*** Opening of Data for the task ***

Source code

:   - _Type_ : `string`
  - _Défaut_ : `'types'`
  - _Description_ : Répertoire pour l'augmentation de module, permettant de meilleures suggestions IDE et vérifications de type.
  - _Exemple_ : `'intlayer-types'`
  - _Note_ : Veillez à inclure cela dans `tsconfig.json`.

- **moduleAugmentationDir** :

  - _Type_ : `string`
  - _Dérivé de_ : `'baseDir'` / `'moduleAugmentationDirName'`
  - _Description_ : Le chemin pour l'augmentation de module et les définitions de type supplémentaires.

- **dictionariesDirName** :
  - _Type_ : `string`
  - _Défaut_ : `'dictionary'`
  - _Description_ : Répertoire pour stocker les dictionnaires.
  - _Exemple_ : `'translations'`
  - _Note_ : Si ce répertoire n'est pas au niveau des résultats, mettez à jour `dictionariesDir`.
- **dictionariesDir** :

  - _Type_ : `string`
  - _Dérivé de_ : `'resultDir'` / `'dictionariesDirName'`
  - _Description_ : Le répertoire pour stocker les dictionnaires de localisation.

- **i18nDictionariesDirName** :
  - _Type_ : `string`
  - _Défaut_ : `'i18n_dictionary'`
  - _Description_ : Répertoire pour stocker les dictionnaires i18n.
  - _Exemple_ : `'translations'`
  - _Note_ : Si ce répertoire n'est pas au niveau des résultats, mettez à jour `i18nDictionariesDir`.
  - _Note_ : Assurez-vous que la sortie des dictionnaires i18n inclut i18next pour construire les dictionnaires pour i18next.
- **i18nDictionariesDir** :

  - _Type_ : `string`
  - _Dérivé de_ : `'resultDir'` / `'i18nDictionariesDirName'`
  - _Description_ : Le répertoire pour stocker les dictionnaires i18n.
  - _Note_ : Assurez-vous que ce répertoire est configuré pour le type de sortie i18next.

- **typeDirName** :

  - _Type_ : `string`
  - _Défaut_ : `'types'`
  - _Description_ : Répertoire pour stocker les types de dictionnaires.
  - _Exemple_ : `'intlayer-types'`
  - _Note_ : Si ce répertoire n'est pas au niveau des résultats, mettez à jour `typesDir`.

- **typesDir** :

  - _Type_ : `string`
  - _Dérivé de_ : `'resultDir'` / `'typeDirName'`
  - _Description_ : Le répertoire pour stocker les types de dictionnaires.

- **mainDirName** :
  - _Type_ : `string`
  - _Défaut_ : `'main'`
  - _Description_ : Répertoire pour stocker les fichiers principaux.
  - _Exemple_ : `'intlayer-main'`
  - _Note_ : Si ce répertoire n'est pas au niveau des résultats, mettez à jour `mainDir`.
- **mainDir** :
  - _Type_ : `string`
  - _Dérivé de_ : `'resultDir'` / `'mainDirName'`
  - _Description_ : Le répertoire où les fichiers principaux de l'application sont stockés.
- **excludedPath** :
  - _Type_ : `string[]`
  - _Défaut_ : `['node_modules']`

*** Close of Data for the task ***

** Instructions to follow **
Print from the line containing "- _Description_ : Le répertoire où" to the last line above, exactly as written.

** Result **
  - _Description_ : Le répertoire où les fichiers principaux de l'application sont stockés.
- **excludedPath** :
  - _Type_ : `string[]`
  - _Défaut_ : `['node_modules']`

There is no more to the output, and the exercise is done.